▶ Selected passage
*** Begin section ***

The Tax Implications of Employer-Provided Life Insurance

Does your employer provide you with group term life insurance? If so, and if the coverage is higher than $50,000, this employee benefit may create undesirable income tax consequences for you.

“Phantom income”

The first $50,000 of group term life insurance coverage that your employer provides is excluded from taxable income and doesn’t add anything to your income tax bill. But the employer-paid cost of group term coverage in excess of $50,000 is taxable income to you. It’s included in the taxable wages reported on your Form W-2 — even though you never actually receive it. In other words, it’s “phantom income.”

What’s worse, the cost of group term insurance must be determined under a table prepared by IRS even if the employer’s actual cost is less than the cost figured under the table. Under these determinations, the amount of taxable phantom income attributed to an older employee is often higher than the premium the employee would pay for comparable coverage under an individual term policy. This tax trap gets worse as the employee gets older and as the amount of his or her compensation increases.

*** End section ***

▶ Aim of the exercise
Resume the article on employer-provided life insurance, starting after its last sentence. The entries that follow have nothing to do with this article.

▶ Entries supplied
*** Begin section ***

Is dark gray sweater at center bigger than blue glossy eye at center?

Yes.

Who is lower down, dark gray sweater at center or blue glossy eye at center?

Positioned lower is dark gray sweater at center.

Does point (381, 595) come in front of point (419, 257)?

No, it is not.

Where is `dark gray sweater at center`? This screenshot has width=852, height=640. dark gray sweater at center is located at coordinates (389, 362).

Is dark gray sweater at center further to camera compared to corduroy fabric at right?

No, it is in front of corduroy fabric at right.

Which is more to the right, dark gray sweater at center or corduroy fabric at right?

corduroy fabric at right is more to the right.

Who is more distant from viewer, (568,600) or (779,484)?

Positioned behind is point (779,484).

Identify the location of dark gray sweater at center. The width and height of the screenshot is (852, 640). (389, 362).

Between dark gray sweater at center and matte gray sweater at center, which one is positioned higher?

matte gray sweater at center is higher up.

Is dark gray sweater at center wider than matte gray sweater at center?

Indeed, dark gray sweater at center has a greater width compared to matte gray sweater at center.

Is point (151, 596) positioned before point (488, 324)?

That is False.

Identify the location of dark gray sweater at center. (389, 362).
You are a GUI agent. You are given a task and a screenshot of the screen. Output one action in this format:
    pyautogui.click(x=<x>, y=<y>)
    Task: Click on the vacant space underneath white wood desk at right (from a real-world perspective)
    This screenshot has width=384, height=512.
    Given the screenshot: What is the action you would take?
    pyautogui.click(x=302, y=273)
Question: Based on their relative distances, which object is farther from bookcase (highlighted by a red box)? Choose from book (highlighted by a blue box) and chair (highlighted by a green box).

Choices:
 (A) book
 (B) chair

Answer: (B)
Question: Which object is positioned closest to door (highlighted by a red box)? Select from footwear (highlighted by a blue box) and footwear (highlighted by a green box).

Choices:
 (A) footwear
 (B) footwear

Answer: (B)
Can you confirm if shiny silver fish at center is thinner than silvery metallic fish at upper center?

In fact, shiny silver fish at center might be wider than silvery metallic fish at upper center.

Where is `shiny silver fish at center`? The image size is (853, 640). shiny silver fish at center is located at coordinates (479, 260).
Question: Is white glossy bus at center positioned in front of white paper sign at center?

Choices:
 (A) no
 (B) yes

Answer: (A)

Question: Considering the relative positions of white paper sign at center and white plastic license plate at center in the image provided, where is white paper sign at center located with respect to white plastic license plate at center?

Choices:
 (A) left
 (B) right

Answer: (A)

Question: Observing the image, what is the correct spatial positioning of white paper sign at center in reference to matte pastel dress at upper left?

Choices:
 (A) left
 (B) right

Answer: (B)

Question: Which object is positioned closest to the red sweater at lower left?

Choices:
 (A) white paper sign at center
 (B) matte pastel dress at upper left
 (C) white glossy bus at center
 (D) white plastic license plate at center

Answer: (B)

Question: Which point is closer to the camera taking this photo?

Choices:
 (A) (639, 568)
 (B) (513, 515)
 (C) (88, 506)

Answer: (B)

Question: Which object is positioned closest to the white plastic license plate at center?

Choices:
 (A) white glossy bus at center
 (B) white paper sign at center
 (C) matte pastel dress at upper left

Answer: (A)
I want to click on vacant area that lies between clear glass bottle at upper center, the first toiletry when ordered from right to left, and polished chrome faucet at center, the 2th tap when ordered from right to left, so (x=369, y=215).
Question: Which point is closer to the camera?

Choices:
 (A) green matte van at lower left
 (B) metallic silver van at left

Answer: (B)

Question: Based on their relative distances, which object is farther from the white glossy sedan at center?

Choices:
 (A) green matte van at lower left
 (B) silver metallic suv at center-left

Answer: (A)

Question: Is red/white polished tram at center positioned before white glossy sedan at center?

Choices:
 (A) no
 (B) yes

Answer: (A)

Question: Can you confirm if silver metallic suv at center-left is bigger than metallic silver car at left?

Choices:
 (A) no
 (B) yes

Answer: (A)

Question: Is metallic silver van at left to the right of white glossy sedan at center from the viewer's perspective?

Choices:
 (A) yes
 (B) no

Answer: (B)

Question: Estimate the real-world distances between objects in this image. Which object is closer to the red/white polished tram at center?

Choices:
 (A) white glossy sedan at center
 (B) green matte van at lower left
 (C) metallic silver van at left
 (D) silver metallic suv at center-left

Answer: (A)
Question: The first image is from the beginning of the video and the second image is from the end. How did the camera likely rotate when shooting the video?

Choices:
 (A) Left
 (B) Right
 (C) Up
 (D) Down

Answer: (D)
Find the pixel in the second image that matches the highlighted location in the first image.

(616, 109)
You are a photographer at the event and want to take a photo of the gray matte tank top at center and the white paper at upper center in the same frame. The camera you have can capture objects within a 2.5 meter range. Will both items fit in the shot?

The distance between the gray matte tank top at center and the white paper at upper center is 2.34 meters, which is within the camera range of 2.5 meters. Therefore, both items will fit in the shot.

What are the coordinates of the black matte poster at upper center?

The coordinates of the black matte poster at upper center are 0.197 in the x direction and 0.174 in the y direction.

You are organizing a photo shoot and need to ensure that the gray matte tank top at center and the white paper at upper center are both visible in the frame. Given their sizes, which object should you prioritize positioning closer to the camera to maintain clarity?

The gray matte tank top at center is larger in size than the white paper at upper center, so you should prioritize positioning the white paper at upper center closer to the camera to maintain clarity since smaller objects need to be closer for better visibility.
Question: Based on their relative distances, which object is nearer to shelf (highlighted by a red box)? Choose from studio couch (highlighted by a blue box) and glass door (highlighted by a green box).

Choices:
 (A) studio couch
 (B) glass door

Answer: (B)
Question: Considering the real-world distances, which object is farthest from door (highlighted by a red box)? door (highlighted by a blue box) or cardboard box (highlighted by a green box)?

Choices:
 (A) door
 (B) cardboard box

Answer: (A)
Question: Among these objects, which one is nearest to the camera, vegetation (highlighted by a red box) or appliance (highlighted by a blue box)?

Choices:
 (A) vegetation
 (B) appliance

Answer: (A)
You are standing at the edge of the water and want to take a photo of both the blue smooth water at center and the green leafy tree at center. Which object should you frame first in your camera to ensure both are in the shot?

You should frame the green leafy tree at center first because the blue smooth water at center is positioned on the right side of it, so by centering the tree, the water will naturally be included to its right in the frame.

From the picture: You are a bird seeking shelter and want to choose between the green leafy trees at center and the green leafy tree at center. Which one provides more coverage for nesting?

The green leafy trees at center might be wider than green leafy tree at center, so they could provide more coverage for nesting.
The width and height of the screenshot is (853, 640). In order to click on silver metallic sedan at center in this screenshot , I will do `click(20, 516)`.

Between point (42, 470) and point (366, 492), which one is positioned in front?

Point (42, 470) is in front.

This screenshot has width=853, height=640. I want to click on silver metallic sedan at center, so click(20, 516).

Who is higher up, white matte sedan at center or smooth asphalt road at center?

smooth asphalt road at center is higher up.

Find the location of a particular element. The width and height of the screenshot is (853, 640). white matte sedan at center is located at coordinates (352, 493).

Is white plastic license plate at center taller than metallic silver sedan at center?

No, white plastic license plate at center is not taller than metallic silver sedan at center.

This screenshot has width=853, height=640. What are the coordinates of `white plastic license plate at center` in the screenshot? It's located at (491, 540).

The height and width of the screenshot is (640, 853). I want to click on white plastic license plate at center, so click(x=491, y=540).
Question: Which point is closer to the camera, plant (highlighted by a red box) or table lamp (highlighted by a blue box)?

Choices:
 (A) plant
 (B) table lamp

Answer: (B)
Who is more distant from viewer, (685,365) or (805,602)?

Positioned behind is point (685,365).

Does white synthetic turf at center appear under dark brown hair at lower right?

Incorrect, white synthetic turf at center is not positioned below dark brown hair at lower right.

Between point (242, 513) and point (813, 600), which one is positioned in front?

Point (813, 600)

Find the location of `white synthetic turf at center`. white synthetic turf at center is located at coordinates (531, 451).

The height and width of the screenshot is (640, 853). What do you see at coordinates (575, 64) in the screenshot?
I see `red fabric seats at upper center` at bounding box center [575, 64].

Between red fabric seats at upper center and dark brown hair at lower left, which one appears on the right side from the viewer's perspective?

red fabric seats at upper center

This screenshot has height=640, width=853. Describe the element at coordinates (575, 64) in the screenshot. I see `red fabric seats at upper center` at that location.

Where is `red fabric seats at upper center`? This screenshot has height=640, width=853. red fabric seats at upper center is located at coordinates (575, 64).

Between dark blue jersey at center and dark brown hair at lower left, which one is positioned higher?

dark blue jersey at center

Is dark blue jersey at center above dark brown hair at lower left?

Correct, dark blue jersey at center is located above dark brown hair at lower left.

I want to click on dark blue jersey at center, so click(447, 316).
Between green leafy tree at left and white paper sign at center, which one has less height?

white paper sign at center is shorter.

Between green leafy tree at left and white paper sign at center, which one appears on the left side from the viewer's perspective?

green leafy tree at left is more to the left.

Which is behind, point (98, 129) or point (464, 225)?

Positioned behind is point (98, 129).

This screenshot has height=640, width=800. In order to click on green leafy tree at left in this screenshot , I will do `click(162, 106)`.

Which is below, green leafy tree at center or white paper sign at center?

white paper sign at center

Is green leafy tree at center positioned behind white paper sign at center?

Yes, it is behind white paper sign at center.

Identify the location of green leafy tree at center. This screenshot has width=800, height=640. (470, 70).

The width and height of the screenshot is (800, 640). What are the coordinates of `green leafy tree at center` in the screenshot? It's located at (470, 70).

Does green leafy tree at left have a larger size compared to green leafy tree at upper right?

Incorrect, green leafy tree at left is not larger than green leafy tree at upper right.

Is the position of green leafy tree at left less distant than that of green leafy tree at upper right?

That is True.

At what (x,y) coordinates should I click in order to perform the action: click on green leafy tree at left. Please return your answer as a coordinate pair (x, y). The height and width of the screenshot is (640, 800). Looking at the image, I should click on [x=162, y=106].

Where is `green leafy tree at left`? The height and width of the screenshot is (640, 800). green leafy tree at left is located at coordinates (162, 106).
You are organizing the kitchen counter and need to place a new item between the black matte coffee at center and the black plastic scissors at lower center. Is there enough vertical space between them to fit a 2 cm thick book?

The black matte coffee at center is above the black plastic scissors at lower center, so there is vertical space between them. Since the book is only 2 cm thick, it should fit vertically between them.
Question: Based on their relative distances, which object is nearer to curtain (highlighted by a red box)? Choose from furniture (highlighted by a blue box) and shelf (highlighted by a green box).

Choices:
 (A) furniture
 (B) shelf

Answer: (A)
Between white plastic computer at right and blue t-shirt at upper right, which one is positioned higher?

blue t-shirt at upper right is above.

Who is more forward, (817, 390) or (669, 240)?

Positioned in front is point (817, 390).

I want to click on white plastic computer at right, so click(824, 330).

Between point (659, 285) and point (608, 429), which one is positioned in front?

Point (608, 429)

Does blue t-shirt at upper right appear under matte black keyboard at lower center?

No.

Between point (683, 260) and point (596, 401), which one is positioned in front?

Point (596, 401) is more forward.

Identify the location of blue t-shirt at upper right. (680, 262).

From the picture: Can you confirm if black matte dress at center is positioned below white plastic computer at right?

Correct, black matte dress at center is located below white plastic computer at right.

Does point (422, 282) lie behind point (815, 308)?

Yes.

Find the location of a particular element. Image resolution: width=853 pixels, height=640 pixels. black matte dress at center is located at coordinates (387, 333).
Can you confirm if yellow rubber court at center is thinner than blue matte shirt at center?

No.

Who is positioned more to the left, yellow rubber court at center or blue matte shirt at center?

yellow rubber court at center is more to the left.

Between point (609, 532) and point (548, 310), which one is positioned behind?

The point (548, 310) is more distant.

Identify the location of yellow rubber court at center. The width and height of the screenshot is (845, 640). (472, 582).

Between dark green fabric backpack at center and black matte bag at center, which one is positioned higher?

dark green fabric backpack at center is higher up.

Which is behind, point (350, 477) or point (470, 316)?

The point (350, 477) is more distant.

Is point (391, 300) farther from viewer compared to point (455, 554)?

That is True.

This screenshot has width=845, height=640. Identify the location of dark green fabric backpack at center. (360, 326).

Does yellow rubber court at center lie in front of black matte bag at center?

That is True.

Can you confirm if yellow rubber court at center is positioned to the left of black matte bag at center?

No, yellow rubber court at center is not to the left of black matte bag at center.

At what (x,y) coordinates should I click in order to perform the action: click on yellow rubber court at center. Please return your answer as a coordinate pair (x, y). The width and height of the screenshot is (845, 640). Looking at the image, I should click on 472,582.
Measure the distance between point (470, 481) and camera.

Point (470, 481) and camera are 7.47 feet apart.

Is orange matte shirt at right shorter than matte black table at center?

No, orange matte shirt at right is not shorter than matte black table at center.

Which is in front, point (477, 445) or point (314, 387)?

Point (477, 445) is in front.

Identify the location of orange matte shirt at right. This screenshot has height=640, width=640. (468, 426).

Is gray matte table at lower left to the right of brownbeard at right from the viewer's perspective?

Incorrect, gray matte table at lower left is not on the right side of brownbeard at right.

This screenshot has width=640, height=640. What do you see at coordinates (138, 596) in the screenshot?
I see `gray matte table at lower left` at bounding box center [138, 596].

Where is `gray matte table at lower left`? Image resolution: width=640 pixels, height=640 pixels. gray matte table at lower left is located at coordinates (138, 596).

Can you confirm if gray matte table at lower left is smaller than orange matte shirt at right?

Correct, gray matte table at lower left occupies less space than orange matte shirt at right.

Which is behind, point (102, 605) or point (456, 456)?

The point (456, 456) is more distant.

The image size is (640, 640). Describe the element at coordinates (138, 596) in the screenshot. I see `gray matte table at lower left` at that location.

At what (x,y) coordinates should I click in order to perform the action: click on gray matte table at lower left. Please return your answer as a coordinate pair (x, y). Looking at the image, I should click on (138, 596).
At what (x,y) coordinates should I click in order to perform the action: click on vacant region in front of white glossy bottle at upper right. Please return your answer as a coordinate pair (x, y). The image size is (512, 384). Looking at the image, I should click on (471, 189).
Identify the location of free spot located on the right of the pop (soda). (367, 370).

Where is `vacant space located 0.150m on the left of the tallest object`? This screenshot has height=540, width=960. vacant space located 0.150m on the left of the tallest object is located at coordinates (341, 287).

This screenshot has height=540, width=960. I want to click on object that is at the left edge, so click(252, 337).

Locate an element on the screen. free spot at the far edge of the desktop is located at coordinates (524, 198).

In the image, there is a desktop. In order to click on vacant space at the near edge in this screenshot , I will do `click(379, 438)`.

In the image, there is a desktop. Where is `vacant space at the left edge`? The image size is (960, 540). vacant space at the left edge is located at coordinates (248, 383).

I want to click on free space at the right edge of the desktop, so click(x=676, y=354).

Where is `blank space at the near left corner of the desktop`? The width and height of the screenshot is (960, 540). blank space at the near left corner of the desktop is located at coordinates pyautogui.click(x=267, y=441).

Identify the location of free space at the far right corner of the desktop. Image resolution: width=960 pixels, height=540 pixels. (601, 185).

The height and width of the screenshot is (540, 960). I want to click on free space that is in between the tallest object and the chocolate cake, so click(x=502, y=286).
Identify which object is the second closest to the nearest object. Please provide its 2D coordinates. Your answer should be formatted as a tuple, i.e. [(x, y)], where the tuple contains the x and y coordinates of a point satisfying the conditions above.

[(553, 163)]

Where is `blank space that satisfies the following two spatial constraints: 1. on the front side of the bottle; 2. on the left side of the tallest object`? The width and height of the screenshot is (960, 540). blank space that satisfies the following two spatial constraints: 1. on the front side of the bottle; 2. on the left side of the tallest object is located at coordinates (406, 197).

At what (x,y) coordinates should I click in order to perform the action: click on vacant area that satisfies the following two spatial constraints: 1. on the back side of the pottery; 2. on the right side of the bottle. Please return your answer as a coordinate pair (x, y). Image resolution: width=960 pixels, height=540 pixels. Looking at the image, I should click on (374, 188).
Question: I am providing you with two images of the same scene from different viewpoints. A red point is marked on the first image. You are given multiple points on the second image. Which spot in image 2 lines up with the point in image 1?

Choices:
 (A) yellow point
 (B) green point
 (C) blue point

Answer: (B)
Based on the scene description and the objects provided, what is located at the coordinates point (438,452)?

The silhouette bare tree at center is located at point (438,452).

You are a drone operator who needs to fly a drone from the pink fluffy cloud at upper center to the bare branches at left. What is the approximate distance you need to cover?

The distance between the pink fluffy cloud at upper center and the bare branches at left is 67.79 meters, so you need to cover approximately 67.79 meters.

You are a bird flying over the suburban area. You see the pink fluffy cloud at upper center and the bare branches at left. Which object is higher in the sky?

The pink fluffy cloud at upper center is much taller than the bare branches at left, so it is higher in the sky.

*** End section ***

▶ Written answer
Check your W-2

What should you do if you think the tax cost of employer-provided group term life insurance is undesirably high? First, you should establish if this is actually the case. If a specific dollar amount appears in Box 12 of your Form W-2 (with code “C”), that dollar amount represents your employer’s cost of providing you with group-term life insurance coverage in excess of $50,000, less any amount you paid for the coverage. You’re responsible for federal, state and local taxes on the amount that appears in Box 12 and for the associated Social Security and Medicare taxes as well.

But keep in mind that the amount in Box 12 is already included as part of your total “Wages, tips and other compensation” in Box 1 of the W-2, and it’s the Box 1 amount that’s reported on your tax return

Consider some options

If you decide that the tax cost is too high for the benefit you’re getting in return, you should find out whether your employer has a “carve-out” plan (a plan that carves out selected employees from group term coverage) or, if not, whether it would be willing to create one. There are several different types of carve-out plans that employers can offer to their employees.

For example, the employer can continue to provide $50,000 of group term insurance (since there’s no tax cost for the first $50,000 of coverage). Then, the employer can either provide the employee with an individual policy for the balance of the coverage, or give the employee the amount the employer would have spent for the excess coverage as a cash bonus that the employee can use to pay the premiums on an individual policy.

Contact us if you have questions about group term coverage or how much it is adding to your tax bill.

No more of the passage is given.